Marcus turned abruptly toward Jason and smiled at his bruised and battered face. Without a word and with fresh blood in his mouth, Jason submissively dropped his gaze to the spiral notebook balanced on his lap. He heard a soft slapping sound and shot a glance at the hydraulic pit in the center of the room. When he realized what it was—the boy's hand smacking against the cloying surface of oily mud—he breathed a sigh of relief. If he didn't do what his brother wanted, this place would not only become his tomb, but the boy's as well.

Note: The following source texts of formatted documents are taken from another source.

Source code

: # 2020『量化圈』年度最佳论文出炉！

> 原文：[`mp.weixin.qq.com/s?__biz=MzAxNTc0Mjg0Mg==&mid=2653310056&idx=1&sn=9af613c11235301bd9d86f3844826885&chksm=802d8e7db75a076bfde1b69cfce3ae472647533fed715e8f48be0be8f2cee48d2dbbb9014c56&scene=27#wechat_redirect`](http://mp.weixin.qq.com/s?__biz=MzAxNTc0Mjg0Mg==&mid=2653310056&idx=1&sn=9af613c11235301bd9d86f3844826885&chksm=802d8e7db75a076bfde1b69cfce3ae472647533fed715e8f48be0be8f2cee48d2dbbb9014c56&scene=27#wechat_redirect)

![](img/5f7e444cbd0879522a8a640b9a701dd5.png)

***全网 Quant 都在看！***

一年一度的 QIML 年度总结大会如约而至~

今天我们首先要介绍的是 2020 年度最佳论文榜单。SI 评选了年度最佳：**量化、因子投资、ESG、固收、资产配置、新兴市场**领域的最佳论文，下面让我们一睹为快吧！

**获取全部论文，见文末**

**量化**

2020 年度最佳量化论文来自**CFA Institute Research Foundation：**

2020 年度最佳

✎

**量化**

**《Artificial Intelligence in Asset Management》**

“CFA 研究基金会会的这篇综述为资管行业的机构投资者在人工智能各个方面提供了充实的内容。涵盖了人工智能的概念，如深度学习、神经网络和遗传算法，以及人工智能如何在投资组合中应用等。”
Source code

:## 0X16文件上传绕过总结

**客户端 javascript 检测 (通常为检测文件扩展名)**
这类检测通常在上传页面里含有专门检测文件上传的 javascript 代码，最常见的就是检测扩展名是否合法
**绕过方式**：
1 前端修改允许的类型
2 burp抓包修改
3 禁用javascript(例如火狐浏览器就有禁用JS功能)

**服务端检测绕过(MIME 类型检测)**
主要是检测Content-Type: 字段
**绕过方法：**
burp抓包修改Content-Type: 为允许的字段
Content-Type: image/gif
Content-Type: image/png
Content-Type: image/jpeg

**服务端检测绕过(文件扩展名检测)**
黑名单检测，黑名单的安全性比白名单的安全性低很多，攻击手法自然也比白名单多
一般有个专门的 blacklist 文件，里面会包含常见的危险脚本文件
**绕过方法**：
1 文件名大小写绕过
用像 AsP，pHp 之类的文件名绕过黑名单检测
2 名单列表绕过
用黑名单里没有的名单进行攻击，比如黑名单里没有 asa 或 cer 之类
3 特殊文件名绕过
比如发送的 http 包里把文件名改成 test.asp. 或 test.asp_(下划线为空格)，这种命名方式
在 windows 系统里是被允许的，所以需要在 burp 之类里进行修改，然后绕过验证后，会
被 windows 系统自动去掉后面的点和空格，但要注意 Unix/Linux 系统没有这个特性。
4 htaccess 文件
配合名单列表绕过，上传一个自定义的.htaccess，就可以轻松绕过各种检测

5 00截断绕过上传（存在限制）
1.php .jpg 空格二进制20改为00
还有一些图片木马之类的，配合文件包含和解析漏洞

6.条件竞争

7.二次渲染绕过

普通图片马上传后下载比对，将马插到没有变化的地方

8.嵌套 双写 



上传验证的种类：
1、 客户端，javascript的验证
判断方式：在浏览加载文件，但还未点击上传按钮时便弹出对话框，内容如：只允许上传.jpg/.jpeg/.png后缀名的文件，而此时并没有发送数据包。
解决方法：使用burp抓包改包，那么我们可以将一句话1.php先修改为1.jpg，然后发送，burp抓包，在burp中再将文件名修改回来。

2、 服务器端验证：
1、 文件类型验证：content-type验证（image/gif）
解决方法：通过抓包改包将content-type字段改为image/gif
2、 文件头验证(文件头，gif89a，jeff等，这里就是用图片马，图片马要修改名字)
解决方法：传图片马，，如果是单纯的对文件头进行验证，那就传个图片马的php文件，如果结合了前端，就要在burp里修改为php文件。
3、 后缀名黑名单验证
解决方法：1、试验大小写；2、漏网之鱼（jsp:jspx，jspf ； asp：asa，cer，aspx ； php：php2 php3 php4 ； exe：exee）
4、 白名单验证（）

"All right, let's see how you did this time." Marcus held out his hand for Jason's third attempt at writing the first entry of the New History. When the first two entries weren't up to Marcus's satisfaction, he beat him for it until his own knuckles had split and Jason's head swam with incoherent thoughts. Now, after nearly an hour of struggling against mounting fear and the gloom and oily stench of the service station, Jason hoped he'd finally produced what Marcus was looking for.

Jason hesitated, but realizing he had no leverage, he relented and handed over the notebook. "I tried, Marcus." He felt like crying, wanting strangely, to please him with what he'd written. He'd never felt so small, so used. "I really did."

"I have faith in you, Jason. That's why you're still alive."

"You're a fool if you think no one else is writing things down." He couldn't help pushing back a little.

"I'm sure there are. But they will be ferreted out and eliminated."

"So the Arkadium has a writing police?" It sounded so ridiculous saying it out loud. He also realized he knew so very little about Marcus's doomsday cult.

"Something like that." He chuckled. "Someday I'll tell you about the Anaki, that is, if we don't stumble across them first. They are gruesome motherfuckers, for sure. But now, let me read." Marcus began, his lips moving along with the words.

Jason sighed with a lump in his throat as he watched his brother. The other members of the group, numbering around three dozen as far as Jason could tell, had taken up strategic defensive positions outside the service station. They were all now well-armed with AR-15 assault rifles, courtesy of the Arkadium, and dressed in jungle camo and other dark clothing. When the supplies were being handed out, Hector had offered Jason a full complement of gear as if he were any other member of the group that had just taken down civilization. It wasn't difficult to turn him down.